== Assignment ==
Look through the data that follows and copy each line with the string "Watch".

== Data for processing ==
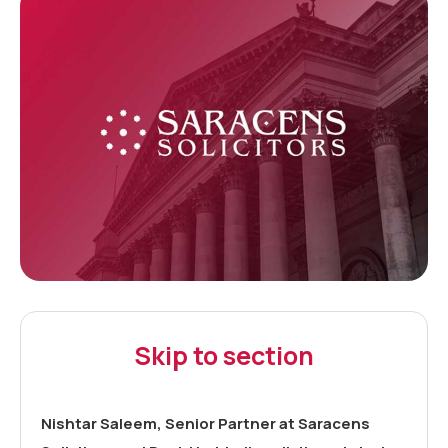
Skip to section
Nishtar Saleem, Senior Partner at Saracens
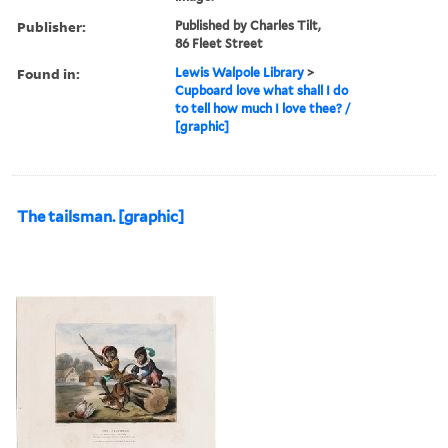
Publisher:
Published by Charles Tilt,
86 Fleet Street
Found in:
Lewis Walpole Library
>
Cupboard love what shall I do
to tell how much I love thee? /
[graphic]
The tailsman. [graphic]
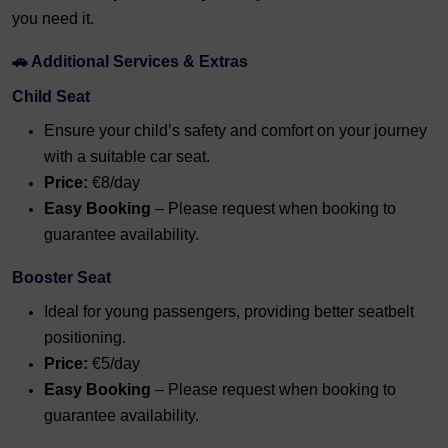
you need it.
🚗 Additional Services & Extras
Child Seat
Ensure your child’s safety and comfort on your journey
with a suitable car seat.
Price:
€8/day
Easy Booking
– Please request when booking to
guarantee availability.
Booster Seat
Ideal for young passengers, providing better seatbelt
positioning.
Price:
€5/day
Easy Booking
– Please request when booking to
guarantee availability.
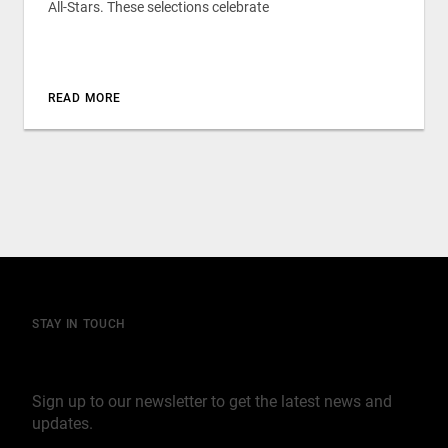
All-Stars. These selections celebrate
READ MORE
STAY IN TOUCH
Join our mailing list
Sign up to our newsletter to get the latest news and
updates.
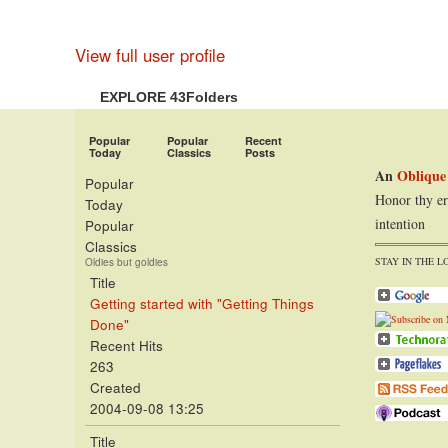
View full user profile
EXPLORE 43Folders
Popular
Popular
Recent
Today
Classics
Posts
An
Oblique
Popular
Honor thy er
Today
intention
Popular
Classics
STAY IN THE L
Oldies but goldies
Title
Getting started with "Getting Things
Done"
Recent Hits
263
Created
2004-09-08 13:25
Title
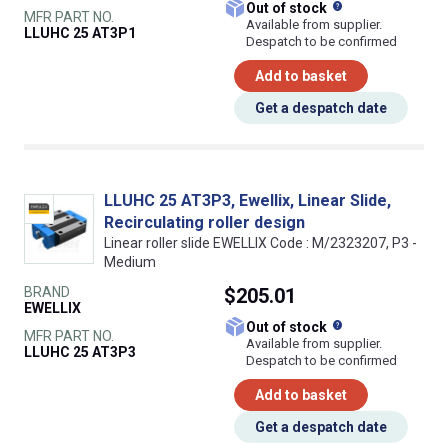
What does this
Out of stock
MFR PART NO.
Available from supplier.
LLUHC 25 AT3P1
Despatch to be confirmed
Add to basket
Get a despatch date
LLUHC 25 AT3P3, Ewellix, Linear Slide,
Recirculating roller design
Linear roller slide EWELLIX Code : M/2323207, P3 -
Medium
BRAND
$205.01
EWELLIX
What does this
Out of stock
MFR PART NO.
Available from supplier.
LLUHC 25 AT3P3
Despatch to be confirmed
Add to basket
Get a despatch date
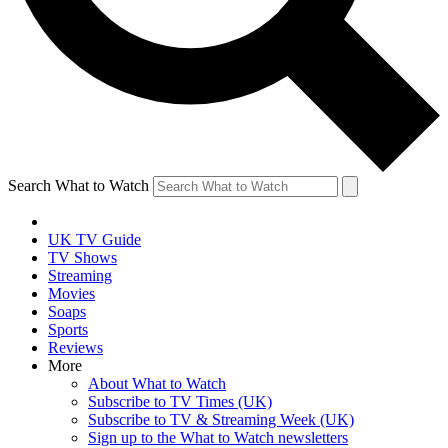
Search What to Watch
UK TV Guide
TV Shows
Streaming
Movies
Soaps
Sports
Reviews
More
About What to Watch
Subscribe to TV Times (UK)
Subscribe to TV & Streaming Week (UK)
Sign up to the What to Watch newsletters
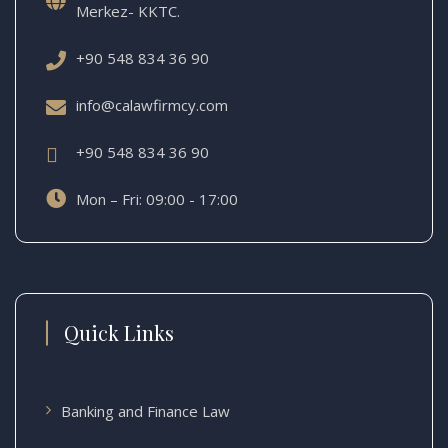
Merkez- KKTC.
+90 548 834 36 90
info@calawfirmcy.com
+90 548 834 36 90
Mon – Fri: 09:00 - 17:00
Quick Links
Banking and Finance Law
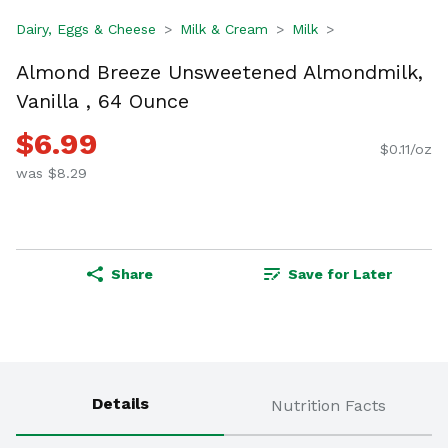
Dairy, Eggs & Cheese
Milk & Cream
Milk
Almond Breeze Unsweetened Almondmilk,
Vanilla , 64 Ounce
$6.99
$0.11/oz
was $8.29
Share
Save for Later
Details
Nutrition Facts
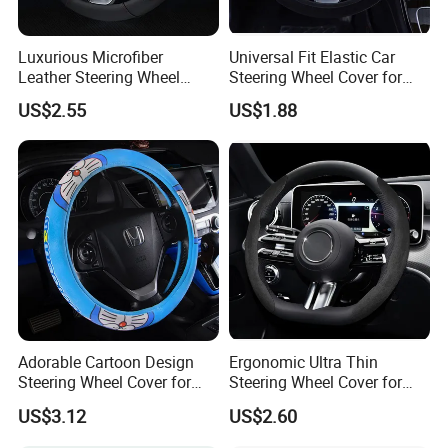
Luxurious Microfiber
Universal Fit Elastic Car
Leather Steering Wheel
Steering Wheel Cover for
Cover for Cars
Medium Cars
US$2.55
US$1.88
Adorable Cartoon Design
Ergonomic Ultra Thin
Steering Wheel Cover for
Steering Wheel Cover for
Vehicles
Ultimate Driving Comfort
US$3.12
US$2.60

== Result ==
Search What to Watch
About What to Watch
Sign up to the What to Watch newsletters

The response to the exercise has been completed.